A project of PA Historian

Millersburg Ferry

Posted By on December 31, 2010

In 1825, the first ferry was “poled” across the Susquehanna River at Millersburg.  At the time of the Civil War barges were in operation, mainly to transport goods.  The one mile journey across the Susquehanna River was not easy as the river provided a formidable barrier between Dauphin and Perry Counties, and other than the transportation of goods across the river, there wasn’t reason for too many crossings of people.

Commerce on the river bank generally flowed north and south – north to Sunbury and south to Harrisburg.  There was a canal that ran down the river which was used for the movement of coal barges, but the main transportation route was via the Northern Central Railroad, which by 1858 had a continuous line from Sunbury, Northumberland County, Pennsylvania, to Baltimore, Maryland.

It was not until after the Civil War, in 1873, that powered, paddle-wheel boats were introduced.

The men who operated the boats can be found in the 19th century censuses for Millersburg and Upper Paxton Township as “Boatmen.”  Many of these men were Civil War veterans.

The ferry boats in operation today do not look much like the boats used during the Civil War period – but the crossing is at about the same point and taking the “tourist” ride approximates the look and feel of what the crossing may have been like in the 1860s.  According the sign at the site, these are the only remaining wooden stern paddle wheel ferries operating in the country!

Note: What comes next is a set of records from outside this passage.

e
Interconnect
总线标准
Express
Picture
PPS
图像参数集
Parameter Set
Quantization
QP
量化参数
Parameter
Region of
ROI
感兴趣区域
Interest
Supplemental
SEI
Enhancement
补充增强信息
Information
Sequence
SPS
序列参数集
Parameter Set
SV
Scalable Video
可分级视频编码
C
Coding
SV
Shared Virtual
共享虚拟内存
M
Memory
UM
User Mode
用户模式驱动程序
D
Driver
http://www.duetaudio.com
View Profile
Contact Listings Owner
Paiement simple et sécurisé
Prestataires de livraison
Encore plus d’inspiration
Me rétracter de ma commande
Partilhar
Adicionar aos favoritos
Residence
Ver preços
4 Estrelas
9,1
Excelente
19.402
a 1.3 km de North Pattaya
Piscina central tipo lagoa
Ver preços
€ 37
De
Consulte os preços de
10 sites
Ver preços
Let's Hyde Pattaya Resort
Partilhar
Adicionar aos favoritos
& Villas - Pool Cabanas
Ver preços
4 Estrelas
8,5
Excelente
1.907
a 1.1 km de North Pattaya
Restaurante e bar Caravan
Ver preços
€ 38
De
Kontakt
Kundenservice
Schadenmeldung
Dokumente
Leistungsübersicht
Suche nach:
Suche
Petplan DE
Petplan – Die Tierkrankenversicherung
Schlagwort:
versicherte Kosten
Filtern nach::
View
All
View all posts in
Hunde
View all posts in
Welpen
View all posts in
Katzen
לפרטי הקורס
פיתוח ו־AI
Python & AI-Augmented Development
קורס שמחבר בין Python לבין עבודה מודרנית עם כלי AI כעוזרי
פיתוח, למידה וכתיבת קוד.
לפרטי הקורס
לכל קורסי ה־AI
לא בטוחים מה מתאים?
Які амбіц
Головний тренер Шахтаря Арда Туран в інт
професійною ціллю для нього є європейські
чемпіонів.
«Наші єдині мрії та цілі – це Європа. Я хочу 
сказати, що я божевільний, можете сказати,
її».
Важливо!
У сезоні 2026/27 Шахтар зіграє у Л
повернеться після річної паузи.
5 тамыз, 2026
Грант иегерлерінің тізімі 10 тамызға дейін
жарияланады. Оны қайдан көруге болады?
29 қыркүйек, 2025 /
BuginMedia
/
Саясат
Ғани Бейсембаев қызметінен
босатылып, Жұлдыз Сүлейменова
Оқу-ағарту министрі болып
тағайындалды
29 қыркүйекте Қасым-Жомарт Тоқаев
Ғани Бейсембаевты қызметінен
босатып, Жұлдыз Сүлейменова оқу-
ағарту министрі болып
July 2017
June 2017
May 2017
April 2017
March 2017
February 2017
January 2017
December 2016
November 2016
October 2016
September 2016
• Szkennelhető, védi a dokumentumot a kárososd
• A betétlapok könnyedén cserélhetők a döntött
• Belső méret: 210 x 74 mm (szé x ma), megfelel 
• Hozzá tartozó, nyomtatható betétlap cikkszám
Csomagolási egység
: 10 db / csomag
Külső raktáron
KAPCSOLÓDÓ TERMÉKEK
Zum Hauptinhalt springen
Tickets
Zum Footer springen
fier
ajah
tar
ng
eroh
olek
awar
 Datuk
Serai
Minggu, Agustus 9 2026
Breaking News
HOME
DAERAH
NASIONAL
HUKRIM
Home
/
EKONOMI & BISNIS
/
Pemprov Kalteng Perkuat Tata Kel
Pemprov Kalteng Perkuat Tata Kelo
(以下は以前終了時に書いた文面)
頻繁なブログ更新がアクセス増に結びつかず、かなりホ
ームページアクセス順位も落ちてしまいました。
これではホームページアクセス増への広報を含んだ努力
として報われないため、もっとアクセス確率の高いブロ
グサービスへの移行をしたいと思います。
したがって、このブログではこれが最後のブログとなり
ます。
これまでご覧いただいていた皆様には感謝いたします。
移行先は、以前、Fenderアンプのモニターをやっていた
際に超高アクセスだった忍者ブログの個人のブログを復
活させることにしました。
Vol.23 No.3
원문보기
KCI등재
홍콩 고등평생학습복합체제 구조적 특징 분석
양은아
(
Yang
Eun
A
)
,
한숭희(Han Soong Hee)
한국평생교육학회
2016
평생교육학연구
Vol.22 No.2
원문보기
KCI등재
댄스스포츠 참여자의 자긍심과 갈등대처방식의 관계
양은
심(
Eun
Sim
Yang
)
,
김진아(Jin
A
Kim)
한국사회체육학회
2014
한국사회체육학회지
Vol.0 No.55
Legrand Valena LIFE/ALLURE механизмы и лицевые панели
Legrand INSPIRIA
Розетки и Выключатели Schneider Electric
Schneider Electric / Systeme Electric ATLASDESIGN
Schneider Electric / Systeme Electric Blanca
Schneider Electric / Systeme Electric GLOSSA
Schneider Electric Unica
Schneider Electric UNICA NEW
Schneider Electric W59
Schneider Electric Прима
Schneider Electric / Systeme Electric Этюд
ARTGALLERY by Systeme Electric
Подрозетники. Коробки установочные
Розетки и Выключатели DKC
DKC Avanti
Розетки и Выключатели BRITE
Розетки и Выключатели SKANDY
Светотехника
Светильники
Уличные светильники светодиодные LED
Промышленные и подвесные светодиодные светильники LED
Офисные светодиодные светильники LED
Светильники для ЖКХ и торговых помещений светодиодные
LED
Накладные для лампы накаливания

For information on operations and further details about the history of the Millersburg Ferry .


Comments

One Response to “Millersburg Ferry”

  1. Patricia Whitesel says:

    Am interested as to how the names of the ferry Falcon and Roaring Bull were named. Is there a history and/or symbolic meaning for these names. Any information you have would be most appreciated. I grew up in Millersburg and now a senior citizen am seeking as much information as to special things about the history of the town.